Saturday, April 19th, 2008

img_8026.jpgOn Saturday May 3rd, St. John’s Episcopal Church in Chico will host its 25th annual Chico Garden Tour. Twenty-five years of preparing for and producing a garden party extraordinaire is no mean feat. I met with Becky Thompson last week to go over the history of the tour and the inspiration behind it. Later, Carol Sprague, an early and consistent St. John’s parishioner, Garden Tour Committee Member and tour volunteer recorded the show segment with me in the studio. Ultimately, what is made clear by both women is the deep loyalty that St. John’s parishioners have to the tour, and how much of a “parish-family” effort the tour is.

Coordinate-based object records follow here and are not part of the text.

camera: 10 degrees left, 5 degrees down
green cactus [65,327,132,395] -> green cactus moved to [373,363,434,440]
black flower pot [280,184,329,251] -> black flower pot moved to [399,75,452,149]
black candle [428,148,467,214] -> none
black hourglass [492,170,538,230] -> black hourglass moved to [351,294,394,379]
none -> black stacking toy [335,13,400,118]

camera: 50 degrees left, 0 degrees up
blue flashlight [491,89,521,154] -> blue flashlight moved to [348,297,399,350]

Becky Thompson has been on the Garden Tour Committee since 1985, when one of her friends brought her skill and enthusiasm into the fledgling idea. Thompson notes wryly that she has subsequently been the Garden Tour Chairperson since 1996. And while she has been in personal attendance on every tour heretofore, this year she had to choose between the tour and her son’s graduation from college. You will all be glad to know that she chose her son’s graduation, and that the other men, women and children of St. John’s will be holding down the fort without her on May 3rd.

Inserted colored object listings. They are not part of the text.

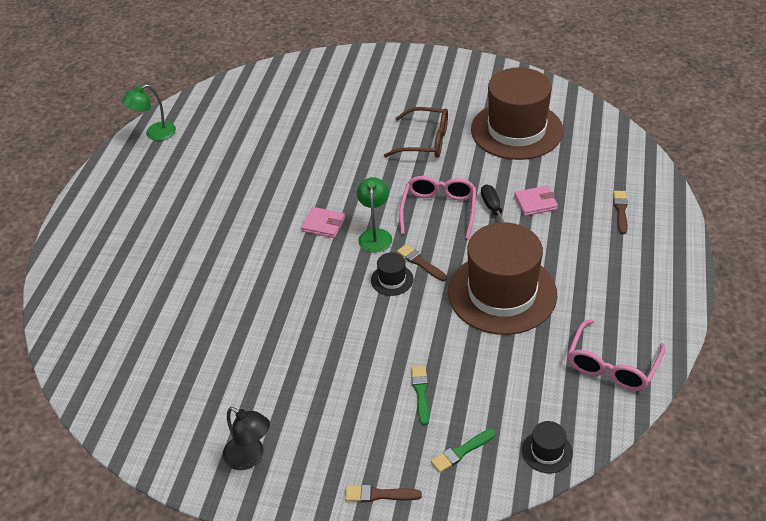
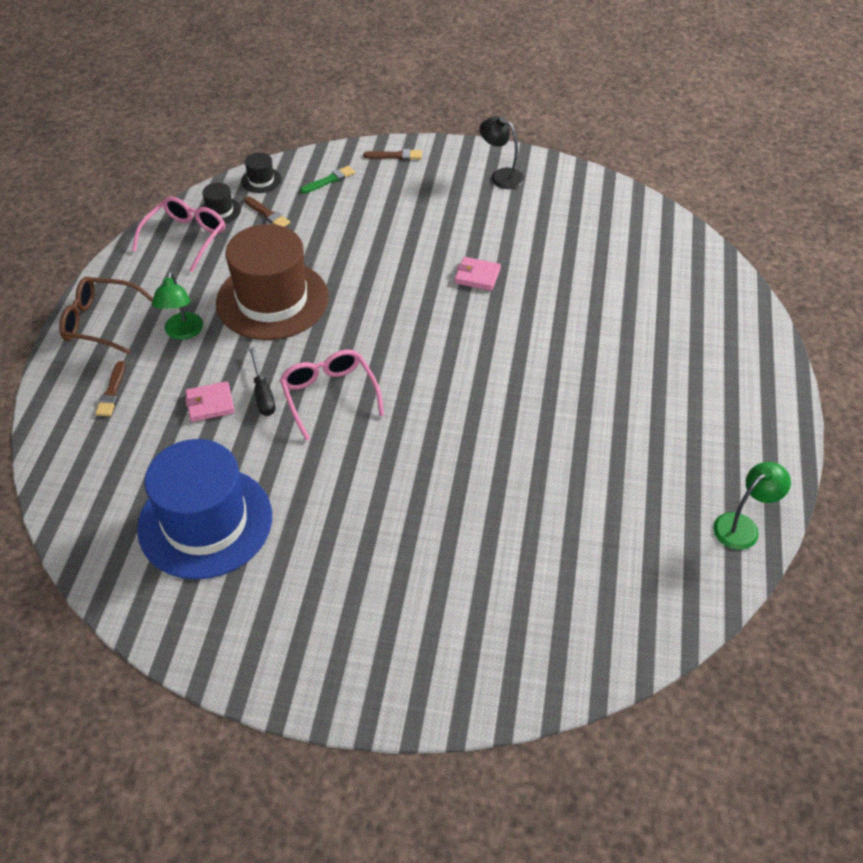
camera: 175 degrees right, 5 degrees up
pink wallet [301,207,345,238] -> pink wallet moved to [454,257,501,291]
green lamp [357,177,392,253] -> green lamp moved to [152,272,203,340]
black hat [371,252,414,296] -> black hat moved to [201,183,241,224]
brown glasses [384,107,448,158] -> brown glasses moved to [59,277,153,354]
brown brush [397,244,447,282] -> brown brush moved to [244,196,290,227]
pink glasses [399,176,476,239] -> pink glasses turned 150 degrees clockwise [280,350,384,441]
green brush [411,365,429,425] -> none
brown hat [471,67,563,160] -> blue hat [137,439,272,580]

img_8021.jpg“The tour started as a group of women who liked to garden, inviting each other over for an early summer tea party in their gardens. It evolved into a garden party for the parish and in time to the public Garden Tour that we know today. Each year we get between 850 – 1000 ticket holders. It’s amazing - and requires the entire parish of St. John’s to come together and work very hard.” Thompson goes on to laughingly tell me that when the church motto reads: to pray and work together, they are not exaggerating. All of the St. John’s youth groups are involved in the effort, often earning a portion of the tour proceeds to go toward their own endeavors, such as charitable trips to other areas of the world. And by the day of the tour each year - there is hardly a parishioner who has not helped in some way.